The English were, of course, vitally interested in any railroad concessions in Asia Minor as opening the route to the Persian Gulf and India. Money talks with Turkey as nowhere else. The Germans had made a great impression upon the Bosphorus. Nobody at that point in the geography of the world could fail to see the wonderful commercial progress of the Germans and the military power that stood behind ready to back it up.
A concession for a railroad from the Bosphorus to Bagdad and through Mesopotamia to the Persian Gulf finally went to Germany, and the signature of the Sultan was at the bottom of the paper. There was, of course, the usual Oriental compromise, and the concession for the oil fields of Mesopotamia went to the English; but the signature of the Sultan is still lacking to that piece of paper.
English statesmen announced that the Bagdad railroad was a purely private enterprise, financed in Germany by people associated with the Deutsche Bank. They had later to confess that error. Germany laughed and later openly announced that the Bagdad railroad was a Prussian enterprise of state. In fact, this concession, which is likely to be famous in history when the Allies win, was handed over to the German Emperor personally by the Sultan.
Already a thousand miles of this road have been constructed through Asia Minor to Mosul. The concession carries the mineral rights for ten miles on either side of the railroad, except through the oil fields of Mesopotamia, said to be among the greatest of the oil fields of the world. They are really part of the famous Russian oil territory between Batum and Baku, or the Black and Caspian seas, which extends not only south into Mesopotamia but is now being developed far to the north in the Ural Mountains of Great Russia.
Steadily the influence of Germany progressed with Turkey, now through one channel, now through another. When the Bulgarian war broke out, it was German guns and German officers and German money that upheld the Turks. The French put their money on Bulgaria by bank loans to her treasury. The Russians backed Servia. The French laughed and so did all Europe when the Turkish troops manned by German officers were beaten back to Constantinople and the Bosphorus.
Austria extended the hand of friendship to Bulgaria and induced her to attack her allies, Servia and Greece, thus making the second Balkan war. The result was the loss by Bulgaria of part of the territory she had acquired and a further augmentation in the importance of Servia.
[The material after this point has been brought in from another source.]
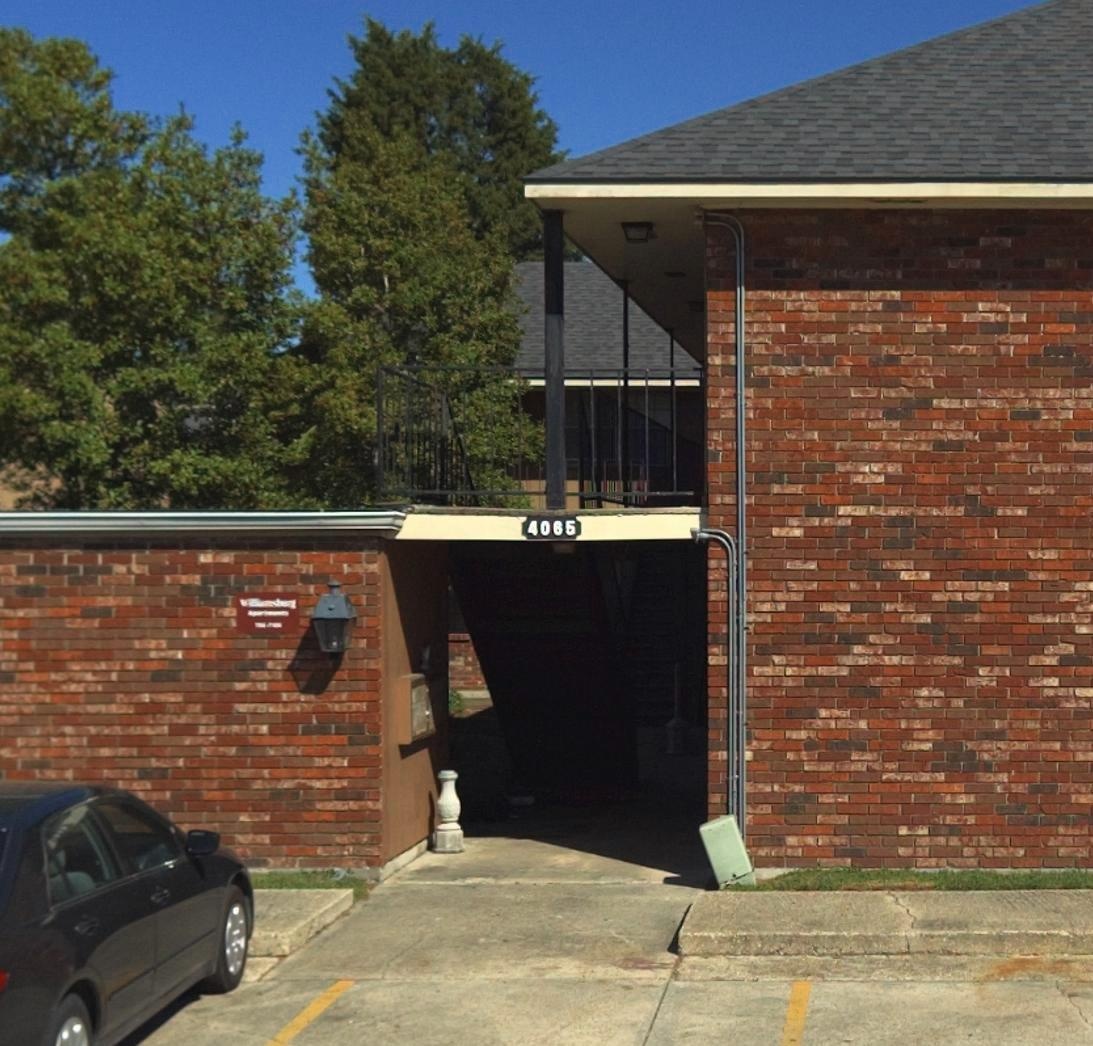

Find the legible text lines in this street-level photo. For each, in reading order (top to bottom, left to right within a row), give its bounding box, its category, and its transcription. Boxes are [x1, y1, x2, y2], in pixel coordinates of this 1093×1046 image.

[526, 519, 577, 538] StreetNumber: 4065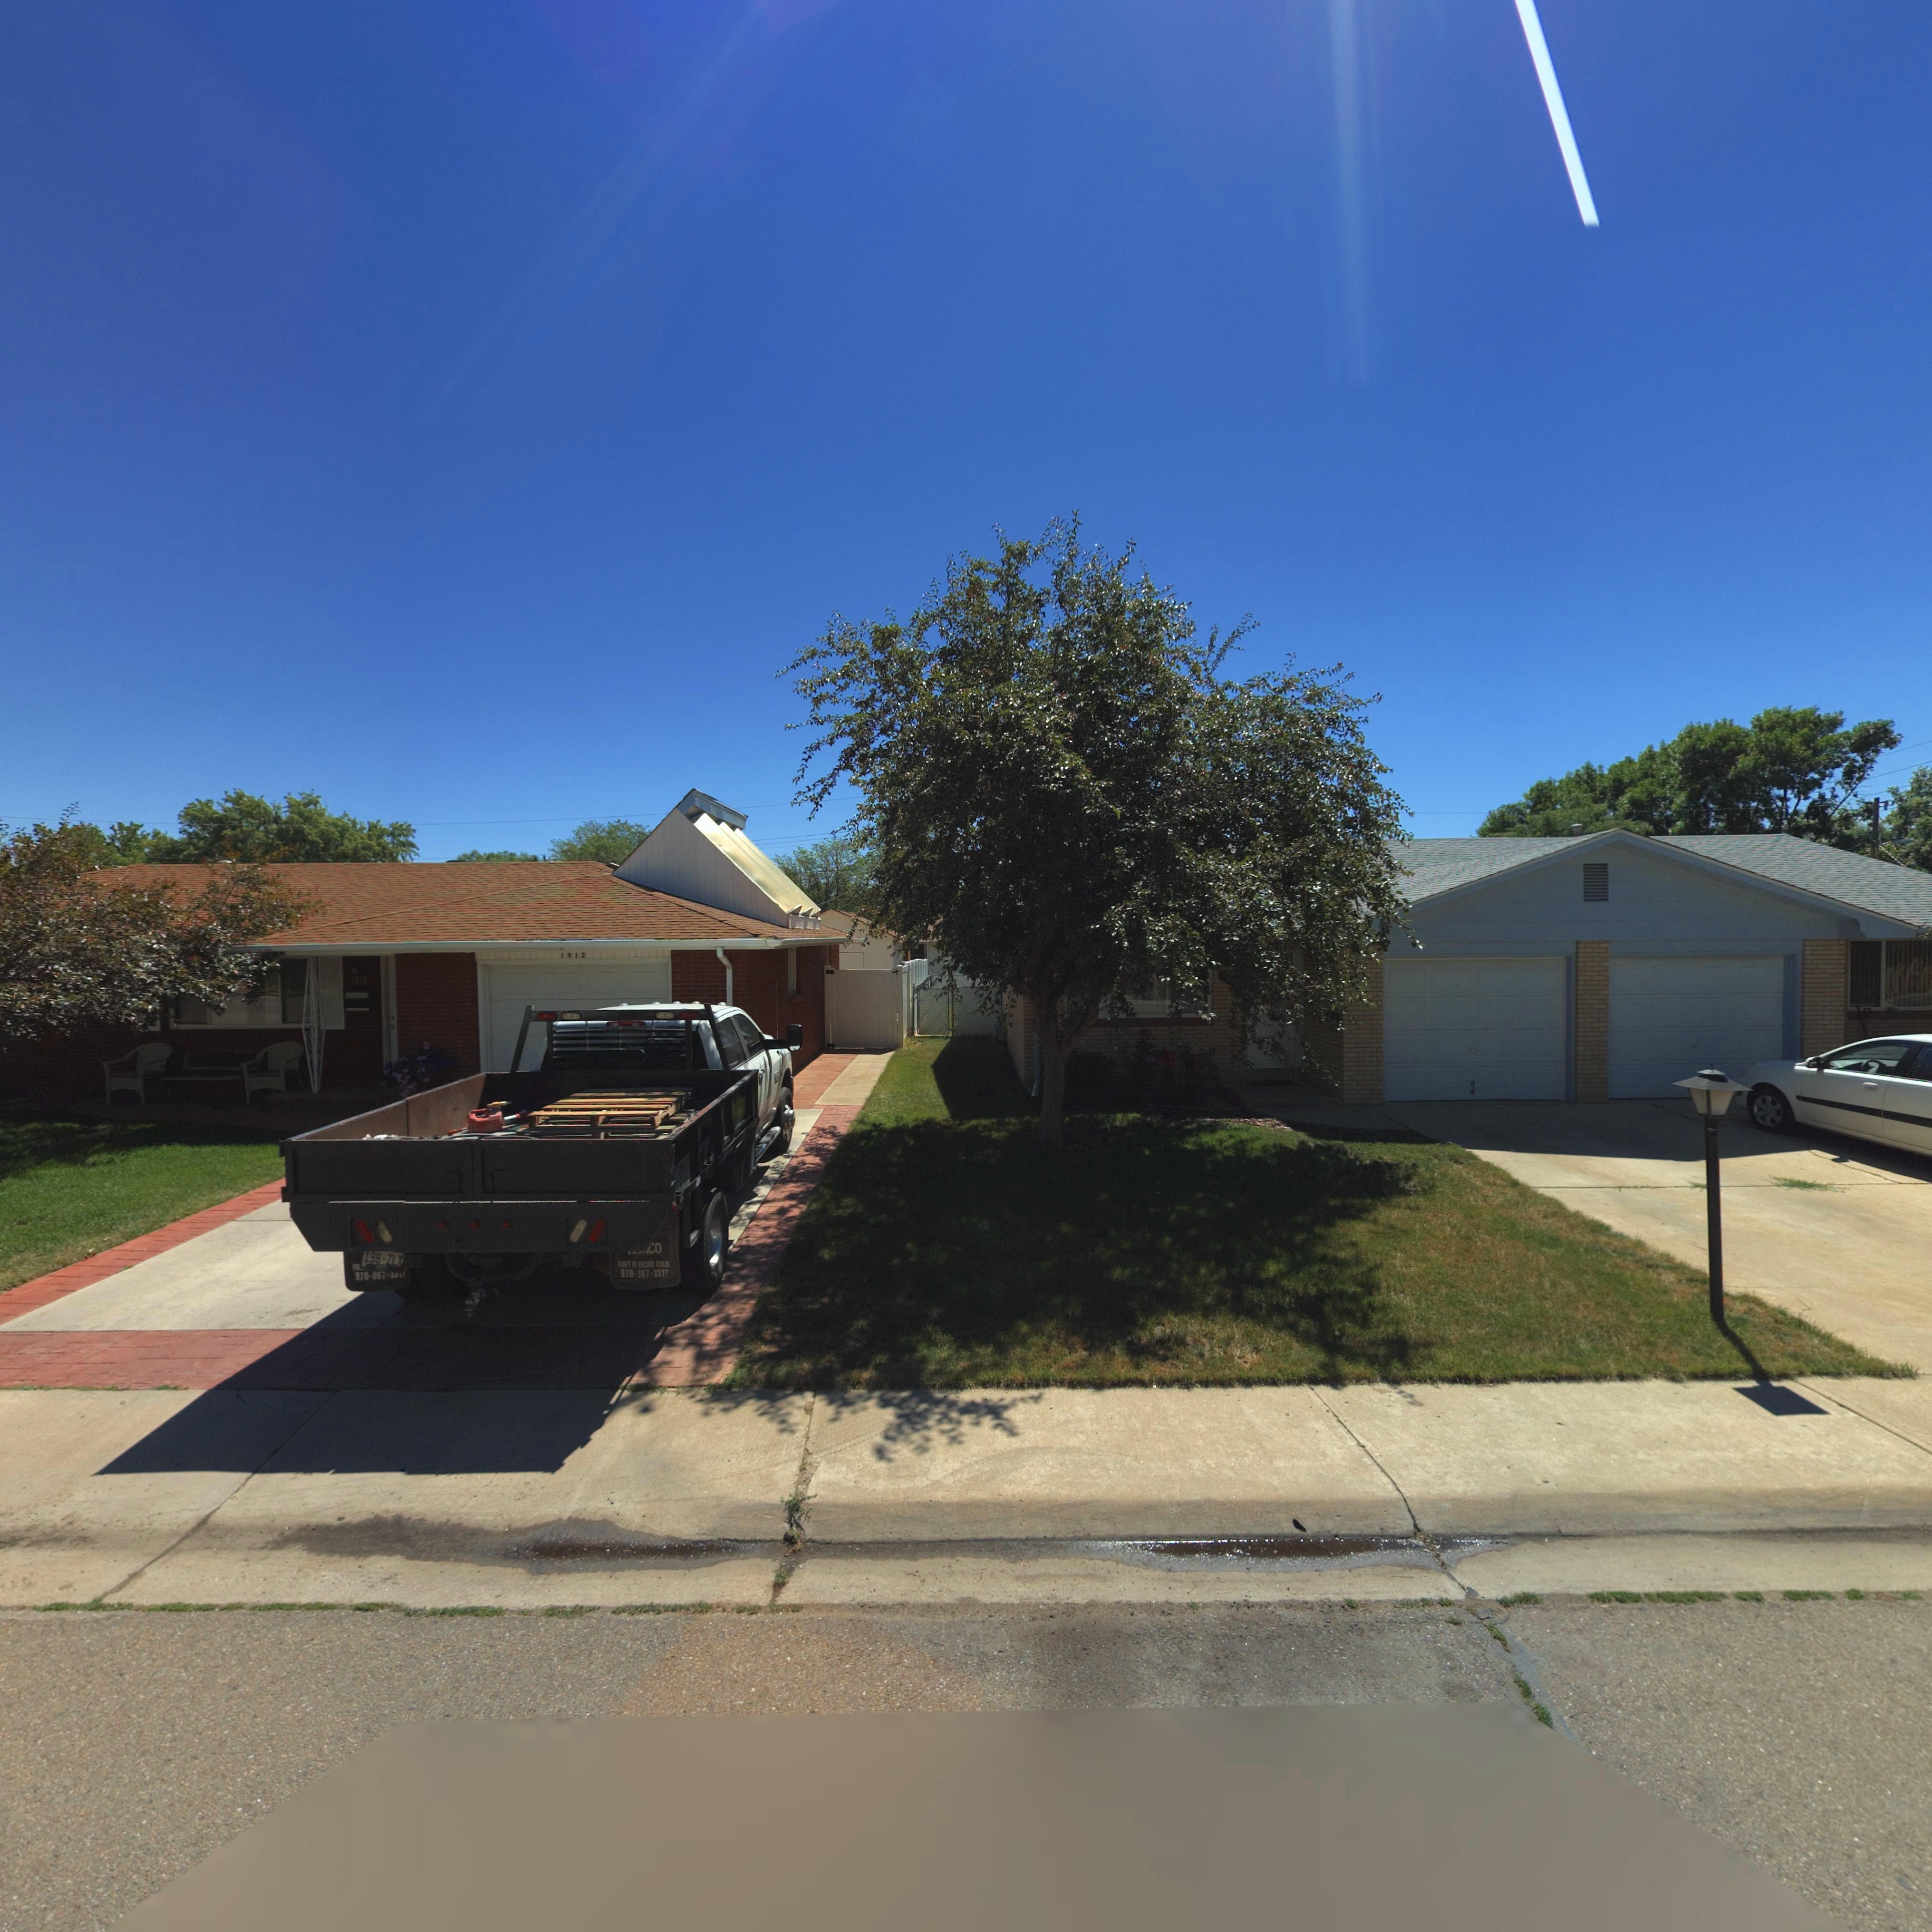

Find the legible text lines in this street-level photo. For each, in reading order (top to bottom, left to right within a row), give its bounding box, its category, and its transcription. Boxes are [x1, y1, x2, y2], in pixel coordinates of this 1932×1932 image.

Bulgaria has never forgiven either Servia or Austria for this defeat.
The Servians are the pure-blooded Slavs, while the Bulgarians have a Turkish admixture, whence their great fighting qualities. The Roumanians just north of Bulgaria are Italians, and the defeat of Turkey in Africa by Italy did not lessen the importance of this enterprising nation on the Danube, fronting Austria-Hungary and Russia. Both Austria and Germany were losers in all three wars; while the treaty ending the second Balkan war magnified Servia of the Slav race of Russia. This is the important and crucial point in race and geography.